Single by The Shades of Blue
- B-side: "Little Orphan Boy"
- Released: April 1966
- Recorded: Fall 1965
- Genre: Soul
- Label: Impact 1007
- Songwriter: Edwin Starr
- Producer: John Rhys

The Shades of Blue singles chronology
|  | "Oh How Happy" (1966) | "Lonely Summer" (1966) |

= Oh How Happy =

1966 song by Edwin Starr

“Oh How Happy” is a song written by Edwin Starr. It was a hit for the group The Shades of Blue. In the early 1980s, it was a minor hit for New Zealand based New York City soul singer Herb McQuay. Many artists have covered the song.

==Background==
"Oh How Happy" was first recorded by The Shades of Blue. While the band was at Golden World recording background vocals and some demos, Edwin Starr - who happened to be there and liked their sound - approached them with an unfinished song of his. He sat down with the group to work out the chorus and wording. According to member Nick Marinelli, the band actually had an active role in the final product, but they were not credited. Starr cited Shades of Blue's youth and inexperience for not knowing how the assigning of credit worked. The song was recorded in the late fall of 1965 and the group took the record to Harry Balk at Impact Records, who signed them into a contract.

==Chart performance==
The record was released in March 1966 and in no time went straight to No. 1 in the locals. Nationally it got to No. 12 in the pop charts and No. 7 in the R&B charts.

==Other versions==
- Blinky and Edwin Starr, on the Gordy label in 1969, featured on Just We Two. For the week ending August 23, 1969, in the Billboard Hot 100, the song had climbed from 99 where it was the previous week to 92.
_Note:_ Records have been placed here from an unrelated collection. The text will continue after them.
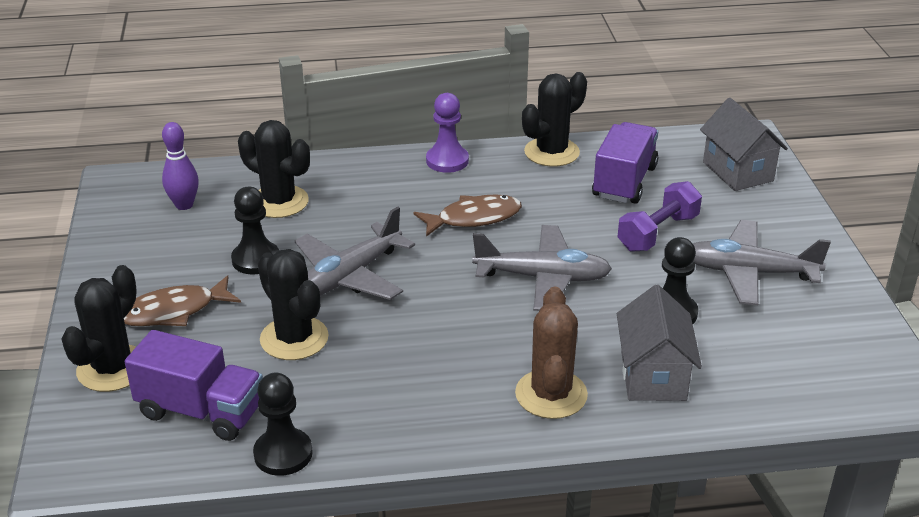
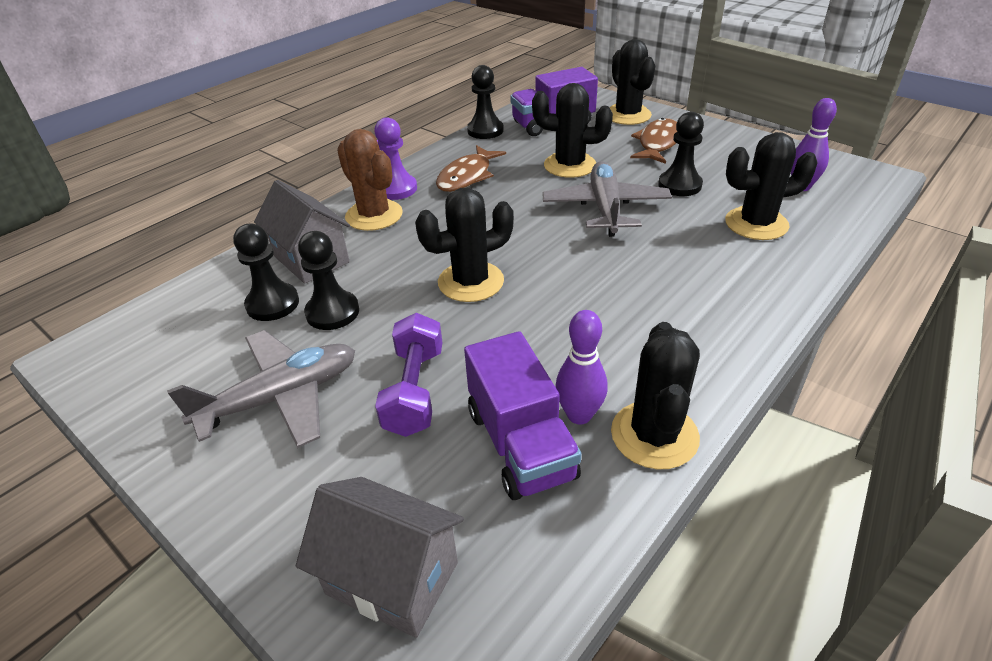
camera: 140 degrees right, 5 degrees up
(447, 161) = (726, 345): purple pawn -> purple pawn (396, 189)
(474, 218) = (599, 299): brown fish -> brown fish (467, 176)
(542, 278) = (471, 282): grey plane -> black cactus
(577, 176) = (579, 415): none -> purple bowling pin
(716, 348) = (272, 304): none -> black pawn

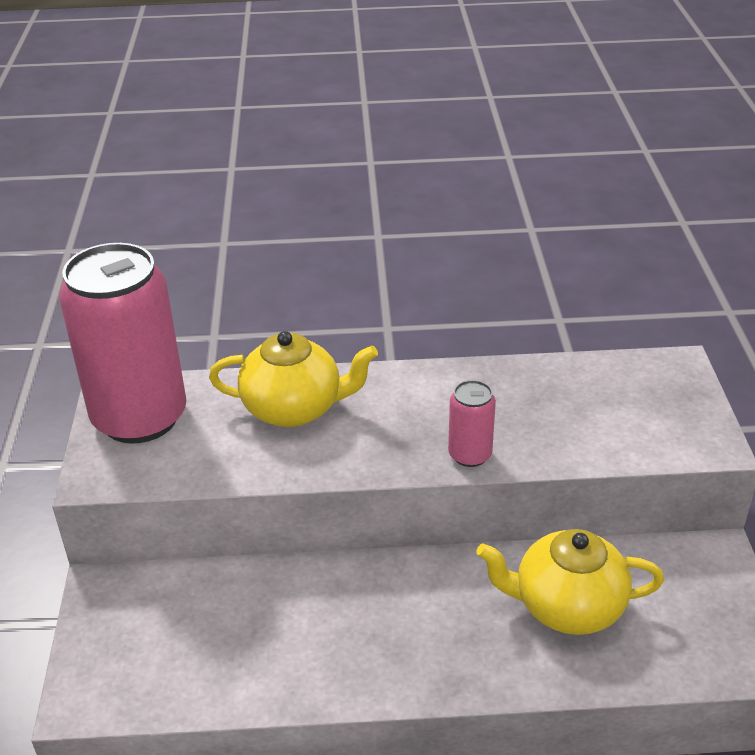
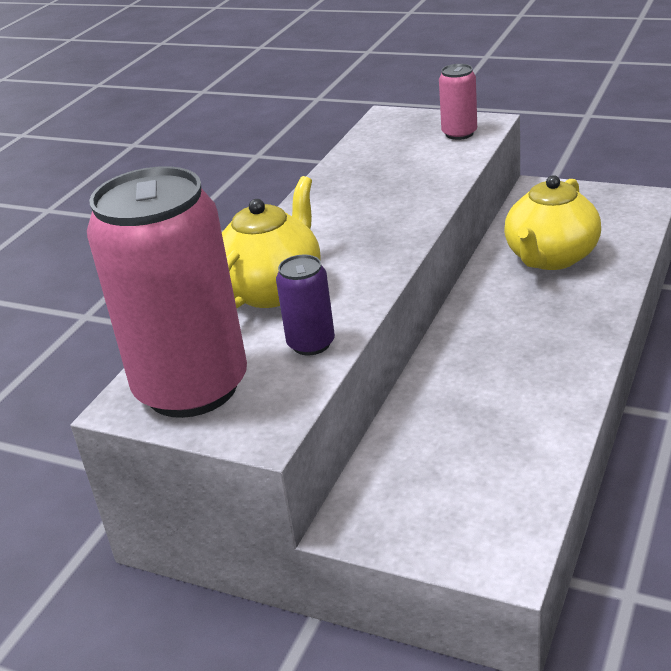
camera: 60 degrees left, 5 degrees down
(219, 462) = (311, 344): none -> purple can
(470, 455) = (414, 214): pink can -> pink can (459, 133)

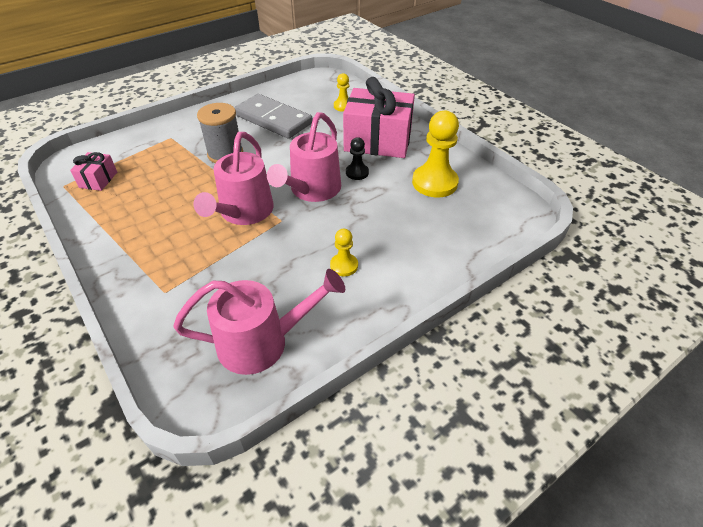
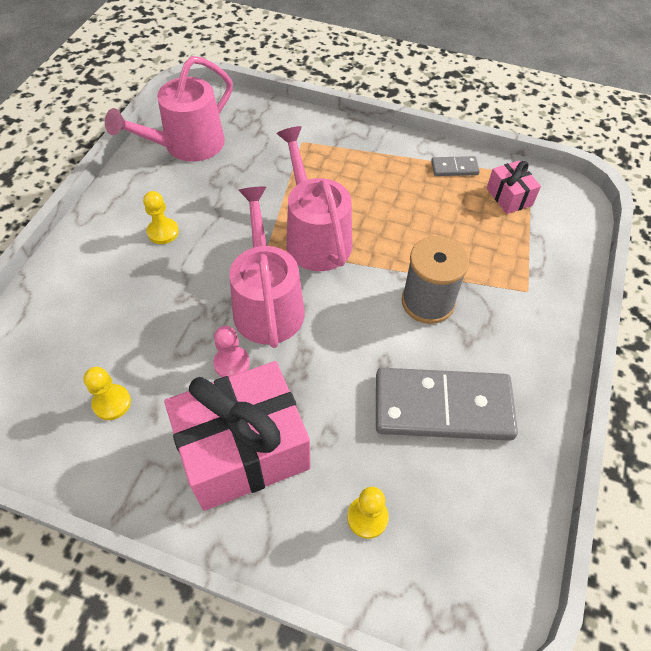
camera: 145 degrees right, 10 degrees up
(97, 212) = (454, 168): none -> grey domino
(357, 172) = (231, 363): black pawn -> pink pawn
(434, 183) = (112, 403): yellow pawn -> yellow pawn, size x0.52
- Herb McQuay, on the Ode label in 1980.

- A take by Percy Sledge appears as the B side of his 1967 Atlantic single, "It Tears Me Up".
- The Jackson Five, with Jermaine Jackson on lead, recorded the song for their third album, 1970's aptly-named Third Album.
- The Skyliners, in 1978, reached No. 96 on the U.S. Cash Box Top 100.
- Carlene Carter did a duet with British rocker Paul Carrack on her album Blue Nun.
- The song has since been adapted for gospel music. It appears on the Voices of Heaven album by The Sparrow Singers.
- Cliff Richard, Marilyn McCoo and Billy Davis Jr. recorded it for Richard's 2011 album Soulicious.